C. Expression Dynamics

• Cnot6 mRNA expression is highest in the liver during the fetal and early postnatal periods (peaking at E14.5 to 2 weeks) and declines in adulthood, coinciding with the rise of Cnot6l. This temporal expression pattern supports its role in the metabolic transition from placental to independent energy supply.

5. Significance

• Novel Regulatory Axis: This work uncovers the CNOT6-FGF21 axis as a critical molecular checkpoint coupling mRNA decay to hormonal and metabolic coordination. It explains how the body prevents premature activation of catabolic programs (mediated by FGF21) during the anabolic neonatal window.
• Clinical Relevance: The findings provide a mechanistic basis for understanding human growth disorders. Elevated FGF21 levels are observed in preterm infants with growth failure, children with idiopathic short stature, and adolescents with anorexia nervosa.
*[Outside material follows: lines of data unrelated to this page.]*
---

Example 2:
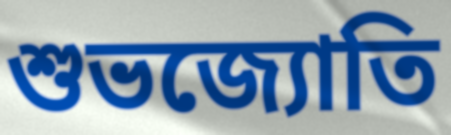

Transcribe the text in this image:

শুভজ্যোতি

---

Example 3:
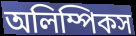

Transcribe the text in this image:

অলিম্পিকস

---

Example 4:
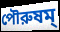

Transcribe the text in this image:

পৌরুষম্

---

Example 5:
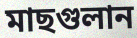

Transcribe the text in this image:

মাছগুলান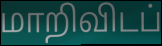
மாறிவிடப்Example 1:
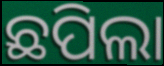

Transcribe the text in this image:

ଛପିଲା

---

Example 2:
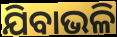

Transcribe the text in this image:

ଯିବାଭଳି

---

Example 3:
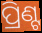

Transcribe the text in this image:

ପ୍ରିଣ୍ଟ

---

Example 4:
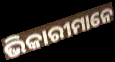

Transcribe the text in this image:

ଭିକାରୀମାନେ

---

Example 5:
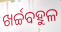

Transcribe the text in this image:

ଖର୍ଚ୍ଚବହୁଳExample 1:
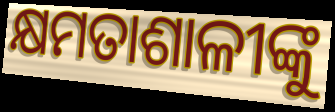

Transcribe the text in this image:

କ୍ଷମତାଶାଳୀଙ୍କୁ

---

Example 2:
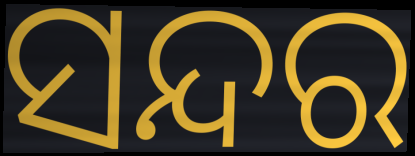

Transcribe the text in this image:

ସନ୍ଦର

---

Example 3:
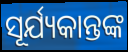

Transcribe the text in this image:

ସୂର୍ଯ୍ୟକାନ୍ତଙ୍କ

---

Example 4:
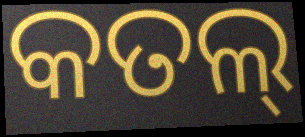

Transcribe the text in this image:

କତଲ୍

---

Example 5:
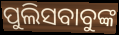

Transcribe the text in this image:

ପୁଲିସବାବୁଙ୍କ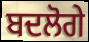
ਬਦਲੋਗੇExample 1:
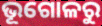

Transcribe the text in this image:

ଭୂଗୋଳରୁ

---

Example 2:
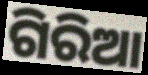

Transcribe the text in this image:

ଗିରିଆ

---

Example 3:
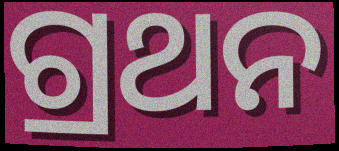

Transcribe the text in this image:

ଗ୍ରଥନ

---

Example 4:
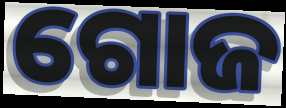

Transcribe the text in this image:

ଗୋଜ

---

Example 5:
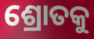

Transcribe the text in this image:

ଶ୍ରୋତକୁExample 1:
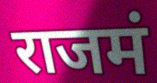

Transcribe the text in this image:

राजमं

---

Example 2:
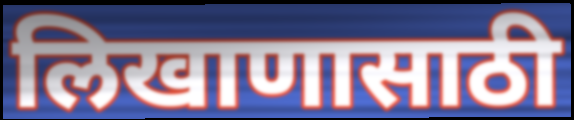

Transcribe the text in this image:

लिखाणासाठी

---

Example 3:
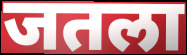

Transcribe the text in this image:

जतला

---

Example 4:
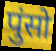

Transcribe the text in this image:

पुंसो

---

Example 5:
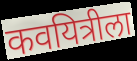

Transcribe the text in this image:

कवयित्रीला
The study suggests that dysregulation of mRNA decay machinery (specifically CNOT6 function) could underlie these conditions, offering new therapeutic targets beyond current nutritional or GH-based interventions.
• Evolutionary Insight: The stage-specific utilization of CNOT6 vs. CNOT6L represents an adaptive mechanism to reprogram the mRNA decay landscape, ensuring that the metabolic priorities of rapid tissue expansion (anabolism) are prioritized over energy conservation (catabolism) during early life.

In summary, the paper demonstrates that CNOT6 is a non-redundant guardian of postnatal growth, acting by degrading Fgf21 mRNA to prevent growth suppression and ensure the metabolic environment supports rapid organ development.